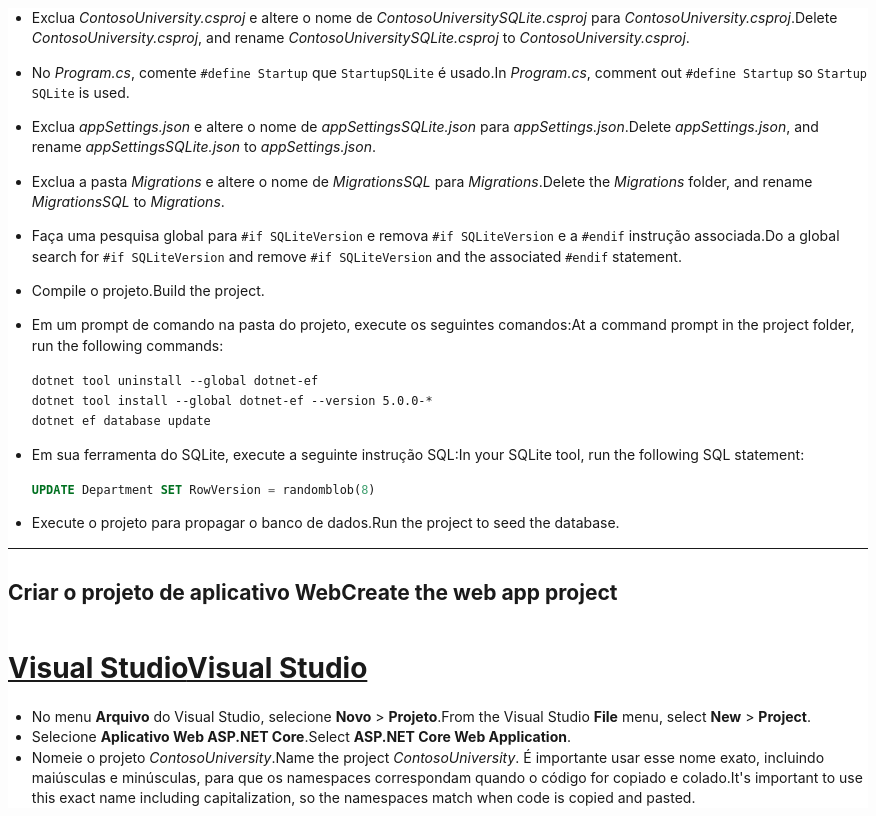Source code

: * <span data-ttu-id="f8bd8-412">Exclua *ContosoUniversity.csproj* e altere o nome de *ContosoUniversitySQLite.csproj* para *ContosoUniversity.csproj*.</span><span class="sxs-lookup"><span data-stu-id="f8bd8-412">Delete *ContosoUniversity.csproj*, and rename *ContosoUniversitySQLite.csproj* to *ContosoUniversity.csproj*.</span></span>
* <span data-ttu-id="f8bd8-413">No *Program.cs*, comente `#define Startup` que `StartupSQLite` é usado.</span><span class="sxs-lookup"><span data-stu-id="f8bd8-413">In *Program.cs*, comment out `#define Startup` so `StartupSQLite` is used.</span></span>
* <span data-ttu-id="f8bd8-414">Exclua *appSettings.json* e altere o nome de *appSettingsSQLite.json* para *appSettings.json*.</span><span class="sxs-lookup"><span data-stu-id="f8bd8-414">Delete *appSettings.json*, and rename *appSettingsSQLite.json* to *appSettings.json*.</span></span>
* <span data-ttu-id="f8bd8-415">Exclua a pasta *Migrations* e altere o nome de *MigrationsSQL* para *Migrations*.</span><span class="sxs-lookup"><span data-stu-id="f8bd8-415">Delete the *Migrations* folder, and rename *MigrationsSQL* to *Migrations*.</span></span>
* <span data-ttu-id="f8bd8-416">Faça uma pesquisa global para `#if SQLiteVersion` e remova `#if SQLiteVersion` e a `#endif` instrução associada.</span><span class="sxs-lookup"><span data-stu-id="f8bd8-416">Do a global search for `#if SQLiteVersion` and remove `#if SQLiteVersion` and the associated `#endif` statement.</span></span>
* <span data-ttu-id="f8bd8-417">Compile o projeto.</span><span class="sxs-lookup"><span data-stu-id="f8bd8-417">Build the project.</span></span>
* <span data-ttu-id="f8bd8-418">Em um prompt de comando na pasta do projeto, execute os seguintes comandos:</span><span class="sxs-lookup"><span data-stu-id="f8bd8-418">At a command prompt in the project folder, run the following commands:</span></span>

  ```dotnetcli
  dotnet tool uninstall --global dotnet-ef
  dotnet tool install --global dotnet-ef --version 5.0.0-*
  dotnet ef database update
  ```

* <span data-ttu-id="f8bd8-419">Em sua ferramenta do SQLite, execute a seguinte instrução SQL:</span><span class="sxs-lookup"><span data-stu-id="f8bd8-419">In your SQLite tool, run the following SQL statement:</span></span>

  ```sql
  UPDATE Department SET RowVersion = randomblob(8)
  ```
  
* <span data-ttu-id="f8bd8-420">Execute o projeto para propagar o banco de dados.</span><span class="sxs-lookup"><span data-stu-id="f8bd8-420">Run the project to seed the database.</span></span>

---

## <a name="create-the-web-app-project"></a><span data-ttu-id="f8bd8-421">Criar o projeto de aplicativo Web</span><span class="sxs-lookup"><span data-stu-id="f8bd8-421">Create the web app project</span></span>

# <a name="visual-studio"></a>[<span data-ttu-id="f8bd8-422">Visual Studio</span><span class="sxs-lookup"><span data-stu-id="f8bd8-422">Visual Studio</span></span>](#tab/visual-studio)

* <span data-ttu-id="f8bd8-423">No menu **Arquivo** do Visual Studio, selecione **Novo** > **Projeto**.</span><span class="sxs-lookup"><span data-stu-id="f8bd8-423">From the Visual Studio **File** menu, select **New** > **Project**.</span></span>
* <span data-ttu-id="f8bd8-424">Selecione **Aplicativo Web ASP.NET Core**.</span><span class="sxs-lookup"><span data-stu-id="f8bd8-424">Select **ASP.NET Core Web Application**.</span></span>
* <span data-ttu-id="f8bd8-425">Nomeie o projeto *ContosoUniversity*.</span><span class="sxs-lookup"><span data-stu-id="f8bd8-425">Name the project *ContosoUniversity*.</span></span> <span data-ttu-id="f8bd8-426">É importante usar esse nome exato, incluindo maiúsculas e minúsculas, para que os namespaces correspondam quando o código for copiado e colado.</span><span class="sxs-lookup"><span data-stu-id="f8bd8-426">It's important to use this exact name including capitalization, so the namespaces match when code is copied and pasted.</span></span>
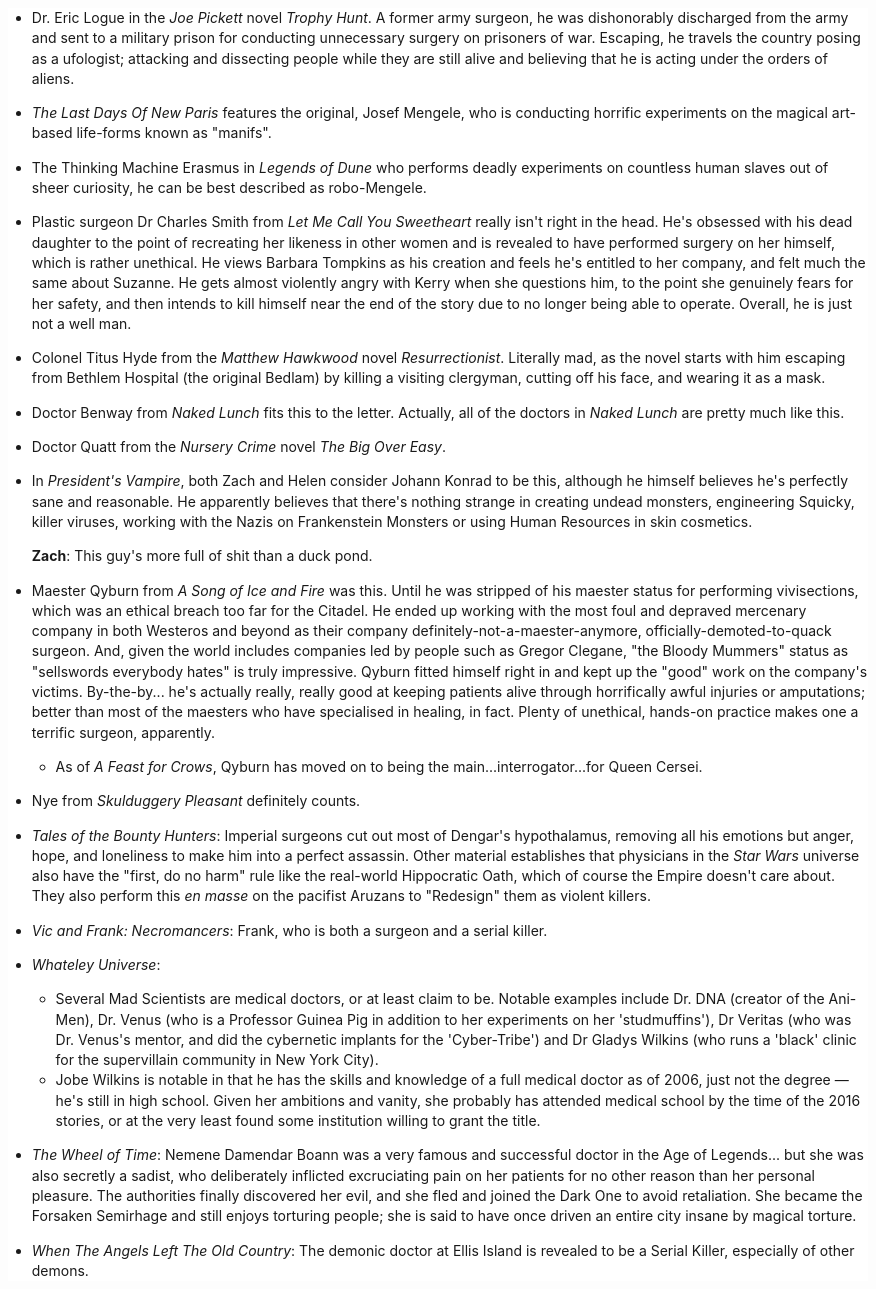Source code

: -   Dr. Eric Logue in the _Joe Pickett_ novel _Trophy Hunt_. A former army surgeon, he was dishonorably discharged from the army and sent to a military prison for conducting unnecessary surgery on prisoners of war. Escaping, he travels the country posing as a ufologist; attacking and dissecting people while they are still alive and believing that he is acting under the orders of aliens.
-   _The Last Days Of New Paris_ features the original, Josef Mengele, who is conducting horrific experiments on the magical art-based life-forms known as "manifs".
-   The Thinking Machine Erasmus in _Legends of Dune_ who performs deadly experiments on countless human slaves out of sheer curiosity, he can be best described as robo-Mengele.
-   Plastic surgeon Dr Charles Smith from _Let Me Call You Sweetheart_ really isn't right in the head. He's obsessed with his dead daughter to the point of recreating her likeness in other women and is revealed to have performed surgery on her himself, which is rather unethical. He views Barbara Tompkins as his creation and feels he's entitled to her company, and felt much the same about Suzanne. He gets almost violently angry with Kerry when she questions him, to the point she genuinely fears for her safety, and then intends to kill himself near the end of the story due to no longer being able to operate. Overall, he is just not a well man.
-   Colonel Titus Hyde from the _Matthew Hawkwood_ novel _Resurrectionist_. Literally mad, as the novel starts with him escaping from Bethlem Hospital (the original Bedlam) by killing a visiting clergyman, cutting off his face, and wearing it as a mask.
-   Doctor Benway from _Naked Lunch_ fits this to the letter. Actually, all of the doctors in _Naked Lunch_ are pretty much like this.
-   Doctor Quatt from the _Nursery Crime_ novel _The Big Over Easy_.
-   In _President's Vampire_, both Zach and Helen consider Johann Konrad to be this, although he himself believes he's perfectly sane and reasonable. He apparently believes that there's nothing strange in creating undead monsters, engineering Squicky, killer viruses, working with the Nazis on Frankenstein Monsters or using Human Resources in skin cosmetics.
    
    **Zach**: This guy's more full of shit than a duck pond.
    
-   Maester Qyburn from _A Song of Ice and Fire_ was this. Until he was stripped of his maester status for performing vivisections, which was an ethical breach too far for the Citadel. He ended up working with the most foul and depraved mercenary company in both Westeros and beyond as their company definitely-not-a-maester-anymore, officially-demoted-to-quack surgeon. And, given the world includes companies led by people such as Gregor Clegane, "the Bloody Mummers" status as "sellswords everybody hates" is truly impressive. Qyburn fitted himself right in and kept up the "good" work on the company's victims. By-the-by... he's actually really, really good at keeping patients alive through horrifically awful injuries or amputations; better than most of the maesters who have specialised in healing, in fact. Plenty of unethical, hands-on practice makes one a terrific surgeon, apparently.
    -   As of _A Feast for Crows_, Qyburn has moved on to being the main...interrogator...for Queen Cersei.
-   Nye from _Skulduggery Pleasant_ definitely counts.
-   _Tales of the Bounty Hunters_: Imperial surgeons cut out most of Dengar's hypothalamus, removing all his emotions but anger, hope, and loneliness to make him into a perfect assassin. Other material establishes that physicians in the _Star Wars_ universe also have the "first, do no harm" rule like the real-world Hippocratic Oath, which of course the Empire doesn't care about. They also perform this _en masse_ on the pacifist Aruzans to "Redesign" them as violent killers.
-   _Vic and Frank: Necromancers_: Frank, who is both a surgeon and a serial killer.
-   _Whateley Universe_:
    -   Several Mad Scientists are medical doctors, or at least claim to be. Notable examples include Dr. DNA (creator of the Ani-Men), Dr. Venus (who is a Professor Guinea Pig in addition to her experiments on her 'studmuffins'), Dr Veritas (who was Dr. Venus's mentor, and did the cybernetic implants for the 'Cyber-Tribe') and Dr Gladys Wilkins (who runs a 'black' clinic for the supervillain community in New York City).
    -   Jobe Wilkins is notable in that he has the skills and knowledge of a full medical doctor as of 2006, just not the degree — he's still in high school. Given her ambitions and vanity, she probably has attended medical school by the time of the 2016 stories, or at the very least found some institution willing to grant the title.
-   _The Wheel of Time_: Nemene Damendar Boann was a very famous and successful doctor in the Age of Legends... but she was also secretly a sadist, who deliberately inflicted excruciating pain on her patients for no other reason than her personal pleasure. The authorities finally discovered her evil, and she fled and joined the Dark One to avoid retaliation. She became the Forsaken Semirhage and still enjoys torturing people; she is said to have once driven an entire city insane by magical torture.
-   _When The Angels Left The Old Country_: The demonic doctor at Ellis Island is revealed to be a Serial Killer, especially of other demons.
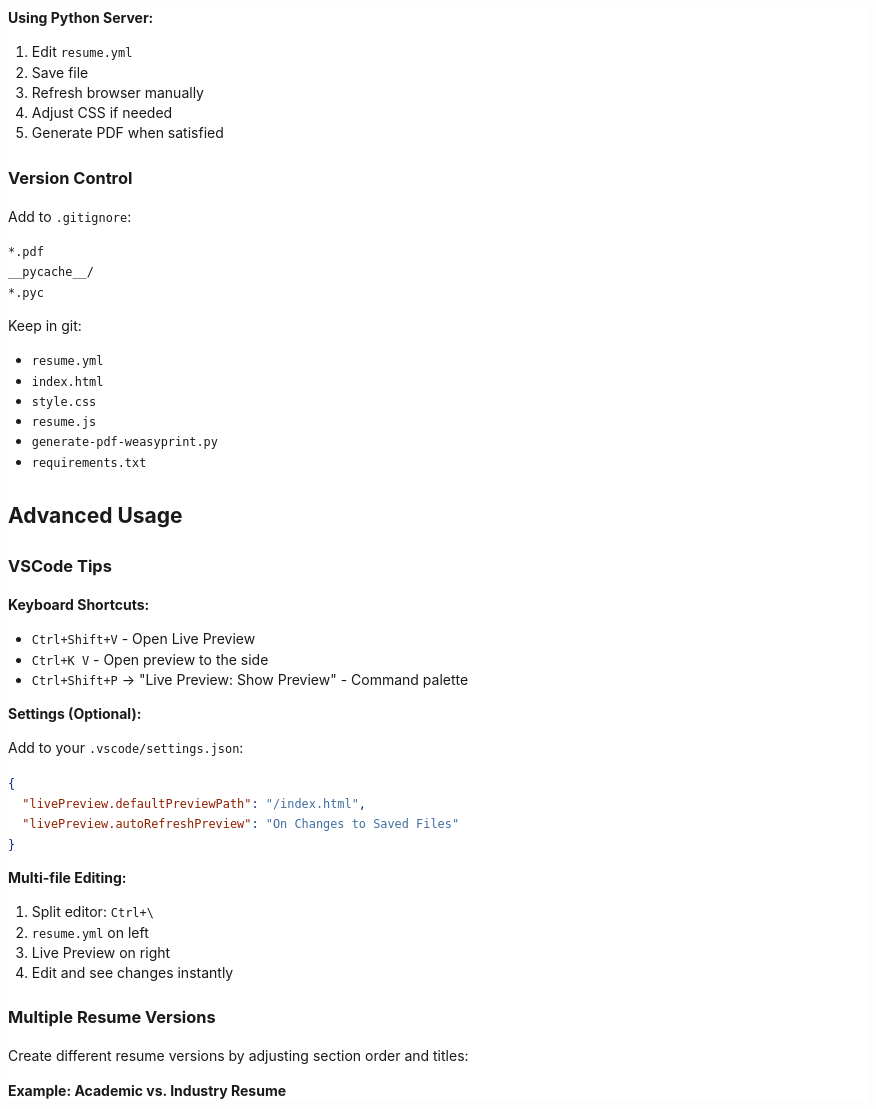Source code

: **Using Python Server:**
1. Edit `resume.yml`
2. Save file
3. Refresh browser manually
4. Adjust CSS if needed
5. Generate PDF when satisfied

### Version Control

Add to `.gitignore`:
```
*.pdf
__pycache__/
*.pyc
```

Keep in git:
- `resume.yml`
- `index.html`
- `style.css`
- `resume.js`
- `generate-pdf-weasyprint.py`
- `requirements.txt`

## Advanced Usage

### VSCode Tips

**Keyboard Shortcuts:**
- `Ctrl+Shift+V` - Open Live Preview
- `Ctrl+K V` - Open preview to the side
- `Ctrl+Shift+P` → "Live Preview: Show Preview" - Command palette

**Settings (Optional):**

Add to your `.vscode/settings.json`:
```json
{
  "livePreview.defaultPreviewPath": "/index.html",
  "livePreview.autoRefreshPreview": "On Changes to Saved Files"
}
```

**Multi-file Editing:**
1. Split editor: `Ctrl+\`
2. `resume.yml` on left
3. Live Preview on right
4. Edit and see changes instantly

### Multiple Resume Versions

Create different resume versions by adjusting section order and titles:

**Example: Academic vs. Industry Resume**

Action item.
Write out again, unchanged, every line from the line containing "### Multiple Resume Versions" to the final line of the material above.

Exercise output.
### Multiple Resume Versions

Create different resume versions by adjusting section order and titles:

**Example: Academic vs. Industry Resume**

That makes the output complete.